Task goal: Swap "Startseite" for "Hauptseite" in the items from the first line through the line holding "pravděpodobně pouze zdlouhavě", inclusive. Return only those lines, with everything else left unchanged.

Supplied records:

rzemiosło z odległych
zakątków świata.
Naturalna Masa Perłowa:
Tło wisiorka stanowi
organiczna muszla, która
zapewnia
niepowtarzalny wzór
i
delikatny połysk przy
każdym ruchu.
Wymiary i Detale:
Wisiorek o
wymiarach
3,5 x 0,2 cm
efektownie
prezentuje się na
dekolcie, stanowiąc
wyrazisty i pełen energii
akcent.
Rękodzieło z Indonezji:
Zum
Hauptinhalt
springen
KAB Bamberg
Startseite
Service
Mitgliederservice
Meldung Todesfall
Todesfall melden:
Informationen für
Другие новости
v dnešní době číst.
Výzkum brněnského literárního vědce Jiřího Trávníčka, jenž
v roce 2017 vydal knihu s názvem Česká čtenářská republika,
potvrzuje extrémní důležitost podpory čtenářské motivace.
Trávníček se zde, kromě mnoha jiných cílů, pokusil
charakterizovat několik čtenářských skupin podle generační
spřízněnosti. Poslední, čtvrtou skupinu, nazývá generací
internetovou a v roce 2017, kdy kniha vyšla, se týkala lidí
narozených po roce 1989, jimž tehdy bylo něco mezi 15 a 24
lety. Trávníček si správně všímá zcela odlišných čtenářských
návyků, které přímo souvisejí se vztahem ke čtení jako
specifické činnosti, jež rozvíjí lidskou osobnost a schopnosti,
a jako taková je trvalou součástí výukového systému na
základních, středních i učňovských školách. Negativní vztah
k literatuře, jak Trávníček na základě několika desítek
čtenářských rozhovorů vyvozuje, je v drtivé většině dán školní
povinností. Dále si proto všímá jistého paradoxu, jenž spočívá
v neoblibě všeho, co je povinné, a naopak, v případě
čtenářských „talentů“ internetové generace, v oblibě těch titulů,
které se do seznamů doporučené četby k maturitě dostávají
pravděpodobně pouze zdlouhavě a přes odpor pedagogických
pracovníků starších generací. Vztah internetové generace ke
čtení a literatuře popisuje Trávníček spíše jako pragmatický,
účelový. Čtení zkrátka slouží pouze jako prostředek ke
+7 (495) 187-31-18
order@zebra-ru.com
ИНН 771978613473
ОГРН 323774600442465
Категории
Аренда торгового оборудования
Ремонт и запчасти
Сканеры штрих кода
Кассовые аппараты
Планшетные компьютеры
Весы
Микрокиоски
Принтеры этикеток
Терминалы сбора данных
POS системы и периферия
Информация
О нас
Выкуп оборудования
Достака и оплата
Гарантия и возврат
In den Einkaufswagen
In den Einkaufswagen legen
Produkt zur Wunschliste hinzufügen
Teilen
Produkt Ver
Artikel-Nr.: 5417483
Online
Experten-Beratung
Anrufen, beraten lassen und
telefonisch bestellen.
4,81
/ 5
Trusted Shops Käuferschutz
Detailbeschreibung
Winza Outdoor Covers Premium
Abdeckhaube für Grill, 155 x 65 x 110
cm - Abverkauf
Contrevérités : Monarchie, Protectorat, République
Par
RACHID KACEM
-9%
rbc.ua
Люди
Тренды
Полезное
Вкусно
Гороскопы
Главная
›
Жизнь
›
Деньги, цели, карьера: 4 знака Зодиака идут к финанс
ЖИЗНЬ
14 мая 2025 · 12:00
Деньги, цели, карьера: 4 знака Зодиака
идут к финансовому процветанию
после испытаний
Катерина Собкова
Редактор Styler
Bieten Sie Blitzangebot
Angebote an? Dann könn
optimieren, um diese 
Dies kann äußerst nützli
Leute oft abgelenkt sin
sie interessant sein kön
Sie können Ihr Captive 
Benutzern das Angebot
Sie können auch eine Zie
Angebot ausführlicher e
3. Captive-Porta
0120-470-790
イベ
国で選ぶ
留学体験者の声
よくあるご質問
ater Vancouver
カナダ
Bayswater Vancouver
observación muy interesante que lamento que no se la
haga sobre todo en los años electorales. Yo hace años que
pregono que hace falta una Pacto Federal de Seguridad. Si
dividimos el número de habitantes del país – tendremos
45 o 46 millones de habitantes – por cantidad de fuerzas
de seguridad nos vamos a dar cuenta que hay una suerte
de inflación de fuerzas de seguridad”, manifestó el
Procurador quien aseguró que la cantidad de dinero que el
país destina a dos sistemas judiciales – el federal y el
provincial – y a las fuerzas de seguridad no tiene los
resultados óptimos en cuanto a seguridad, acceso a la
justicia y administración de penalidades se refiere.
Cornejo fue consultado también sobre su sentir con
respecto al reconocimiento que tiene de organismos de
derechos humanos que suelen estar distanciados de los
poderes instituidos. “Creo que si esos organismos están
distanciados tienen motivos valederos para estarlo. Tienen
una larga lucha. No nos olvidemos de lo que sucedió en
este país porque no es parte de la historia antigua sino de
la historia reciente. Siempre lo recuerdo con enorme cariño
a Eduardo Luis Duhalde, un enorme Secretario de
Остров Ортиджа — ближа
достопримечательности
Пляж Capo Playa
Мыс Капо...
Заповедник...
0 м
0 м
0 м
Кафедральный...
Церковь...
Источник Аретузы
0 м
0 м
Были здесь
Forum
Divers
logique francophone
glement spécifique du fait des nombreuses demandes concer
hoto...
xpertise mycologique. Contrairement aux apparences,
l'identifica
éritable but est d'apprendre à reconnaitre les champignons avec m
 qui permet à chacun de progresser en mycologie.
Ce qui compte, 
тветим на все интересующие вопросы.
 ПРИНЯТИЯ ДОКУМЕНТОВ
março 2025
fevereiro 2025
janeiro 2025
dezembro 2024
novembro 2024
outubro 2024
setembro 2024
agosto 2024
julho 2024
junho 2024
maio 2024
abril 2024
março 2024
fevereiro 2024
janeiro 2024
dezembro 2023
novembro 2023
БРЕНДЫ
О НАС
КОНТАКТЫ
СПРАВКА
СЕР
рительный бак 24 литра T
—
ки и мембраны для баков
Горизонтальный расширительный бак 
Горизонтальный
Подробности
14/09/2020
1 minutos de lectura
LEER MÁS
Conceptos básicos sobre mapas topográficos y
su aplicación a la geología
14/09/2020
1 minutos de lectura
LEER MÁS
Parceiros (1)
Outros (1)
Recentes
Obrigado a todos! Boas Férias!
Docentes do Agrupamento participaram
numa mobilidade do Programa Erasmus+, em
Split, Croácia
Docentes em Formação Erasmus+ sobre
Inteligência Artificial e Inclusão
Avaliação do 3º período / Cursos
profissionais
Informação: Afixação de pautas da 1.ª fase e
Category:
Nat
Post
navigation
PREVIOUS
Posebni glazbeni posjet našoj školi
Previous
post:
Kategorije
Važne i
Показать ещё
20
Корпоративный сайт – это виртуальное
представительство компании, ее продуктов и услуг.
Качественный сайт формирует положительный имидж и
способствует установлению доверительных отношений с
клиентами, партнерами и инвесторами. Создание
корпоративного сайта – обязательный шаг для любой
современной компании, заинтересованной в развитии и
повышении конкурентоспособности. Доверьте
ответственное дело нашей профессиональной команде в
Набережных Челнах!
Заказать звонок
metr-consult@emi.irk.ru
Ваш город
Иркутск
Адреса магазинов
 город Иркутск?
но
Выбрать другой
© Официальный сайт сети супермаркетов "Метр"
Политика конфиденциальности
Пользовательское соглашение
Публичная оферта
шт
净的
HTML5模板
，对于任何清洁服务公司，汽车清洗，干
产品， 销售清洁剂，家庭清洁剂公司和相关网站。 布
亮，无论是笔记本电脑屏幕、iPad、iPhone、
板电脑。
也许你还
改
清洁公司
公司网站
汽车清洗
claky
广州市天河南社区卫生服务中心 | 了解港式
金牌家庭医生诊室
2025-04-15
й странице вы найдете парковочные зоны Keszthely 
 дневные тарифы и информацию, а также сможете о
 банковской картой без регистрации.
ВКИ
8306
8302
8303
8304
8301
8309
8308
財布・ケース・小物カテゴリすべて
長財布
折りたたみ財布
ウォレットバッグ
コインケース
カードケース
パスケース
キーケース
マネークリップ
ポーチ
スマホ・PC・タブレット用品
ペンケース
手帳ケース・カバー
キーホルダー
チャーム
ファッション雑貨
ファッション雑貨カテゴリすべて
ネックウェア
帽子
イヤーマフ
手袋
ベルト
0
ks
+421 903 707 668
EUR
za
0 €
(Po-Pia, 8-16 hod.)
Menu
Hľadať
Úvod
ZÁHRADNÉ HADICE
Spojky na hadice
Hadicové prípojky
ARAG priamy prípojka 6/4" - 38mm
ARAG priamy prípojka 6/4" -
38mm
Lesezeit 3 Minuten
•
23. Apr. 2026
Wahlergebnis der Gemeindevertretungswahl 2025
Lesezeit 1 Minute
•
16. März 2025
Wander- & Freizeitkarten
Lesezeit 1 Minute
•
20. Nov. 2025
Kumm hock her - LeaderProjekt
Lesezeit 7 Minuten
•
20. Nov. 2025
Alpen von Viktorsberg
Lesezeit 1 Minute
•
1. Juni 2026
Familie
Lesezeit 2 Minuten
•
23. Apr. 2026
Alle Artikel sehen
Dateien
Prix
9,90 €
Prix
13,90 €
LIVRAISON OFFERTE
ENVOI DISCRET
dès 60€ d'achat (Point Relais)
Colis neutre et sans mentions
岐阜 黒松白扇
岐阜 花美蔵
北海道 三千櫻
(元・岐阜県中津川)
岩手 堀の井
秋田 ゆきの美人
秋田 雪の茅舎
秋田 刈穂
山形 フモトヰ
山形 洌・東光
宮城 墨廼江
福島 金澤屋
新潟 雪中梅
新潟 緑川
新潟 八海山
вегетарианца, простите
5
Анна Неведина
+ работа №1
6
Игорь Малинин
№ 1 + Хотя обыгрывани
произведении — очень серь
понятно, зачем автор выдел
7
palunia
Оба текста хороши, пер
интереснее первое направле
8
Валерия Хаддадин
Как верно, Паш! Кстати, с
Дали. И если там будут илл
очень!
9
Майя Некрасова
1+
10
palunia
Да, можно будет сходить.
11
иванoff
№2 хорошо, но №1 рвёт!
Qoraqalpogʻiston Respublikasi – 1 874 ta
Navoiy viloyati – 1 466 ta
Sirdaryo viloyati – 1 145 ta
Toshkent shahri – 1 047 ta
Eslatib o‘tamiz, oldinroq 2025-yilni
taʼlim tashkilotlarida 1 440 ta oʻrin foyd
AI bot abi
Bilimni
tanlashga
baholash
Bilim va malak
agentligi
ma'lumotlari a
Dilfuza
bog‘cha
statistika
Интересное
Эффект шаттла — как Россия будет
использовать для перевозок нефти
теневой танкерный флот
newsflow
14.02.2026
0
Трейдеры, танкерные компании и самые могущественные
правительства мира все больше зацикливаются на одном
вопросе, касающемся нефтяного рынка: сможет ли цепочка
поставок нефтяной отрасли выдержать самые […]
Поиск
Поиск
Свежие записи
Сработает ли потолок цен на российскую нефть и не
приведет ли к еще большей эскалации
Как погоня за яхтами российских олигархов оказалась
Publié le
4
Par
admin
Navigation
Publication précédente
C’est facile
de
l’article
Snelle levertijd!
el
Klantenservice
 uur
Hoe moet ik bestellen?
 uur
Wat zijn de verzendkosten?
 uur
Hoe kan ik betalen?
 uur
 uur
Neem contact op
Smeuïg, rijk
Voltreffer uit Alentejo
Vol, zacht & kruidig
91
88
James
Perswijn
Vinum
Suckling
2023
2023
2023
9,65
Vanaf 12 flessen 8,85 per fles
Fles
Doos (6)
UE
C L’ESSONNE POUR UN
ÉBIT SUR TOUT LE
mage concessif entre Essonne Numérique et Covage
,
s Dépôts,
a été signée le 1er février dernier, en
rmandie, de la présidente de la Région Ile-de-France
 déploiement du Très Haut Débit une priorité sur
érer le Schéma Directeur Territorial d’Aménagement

Written response:
rzemiosło z odległych
zakątków świata.
Naturalna Masa Perłowa:
Tło wisiorka stanowi
organiczna muszla, która
zapewnia
niepowtarzalny wzór
i
delikatny połysk przy
każdym ruchu.
Wymiary i Detale:
Wisiorek o
wymiarach
3,5 x 0,2 cm
efektownie
prezentuje się na
dekolcie, stanowiąc
wyrazisty i pełen energii
akcent.
Rękodzieło z Indonezji:
Zum
Hauptinhalt
springen
KAB Bamberg
Hauptseite
Service
Mitgliederservice
Meldung Todesfall
Todesfall melden:
Informationen für
Другие новости
v dnešní době číst.
Výzkum brněnského literárního vědce Jiřího Trávníčka, jenž
v roce 2017 vydal knihu s názvem Česká čtenářská republika,
potvrzuje extrémní důležitost podpory čtenářské motivace.
Trávníček se zde, kromě mnoha jiných cílů, pokusil
charakterizovat několik čtenářských skupin podle generační
spřízněnosti. Poslední, čtvrtou skupinu, nazývá generací
internetovou a v roce 2017, kdy kniha vyšla, se týkala lidí
narozených po roce 1989, jimž tehdy bylo něco mezi 15 a 24
lety. Trávníček si správně všímá zcela odlišných čtenářských
návyků, které přímo souvisejí se vztahem ke čtení jako
specifické činnosti, jež rozvíjí lidskou osobnost a schopnosti,
a jako taková je trvalou součástí výukového systému na
základních, středních i učňovských školách. Negativní vztah
k literatuře, jak Trávníček na základě několika desítek
čtenářských rozhovorů vyvozuje, je v drtivé většině dán školní
povinností. Dále si proto všímá jistého paradoxu, jenž spočívá
v neoblibě všeho, co je povinné, a naopak, v případě
čtenářských „talentů“ internetové generace, v oblibě těch titulů,
které se do seznamů doporučené četby k maturitě dostávají
pravděpodobně pouze zdlouhavě a přes odpor pedagogických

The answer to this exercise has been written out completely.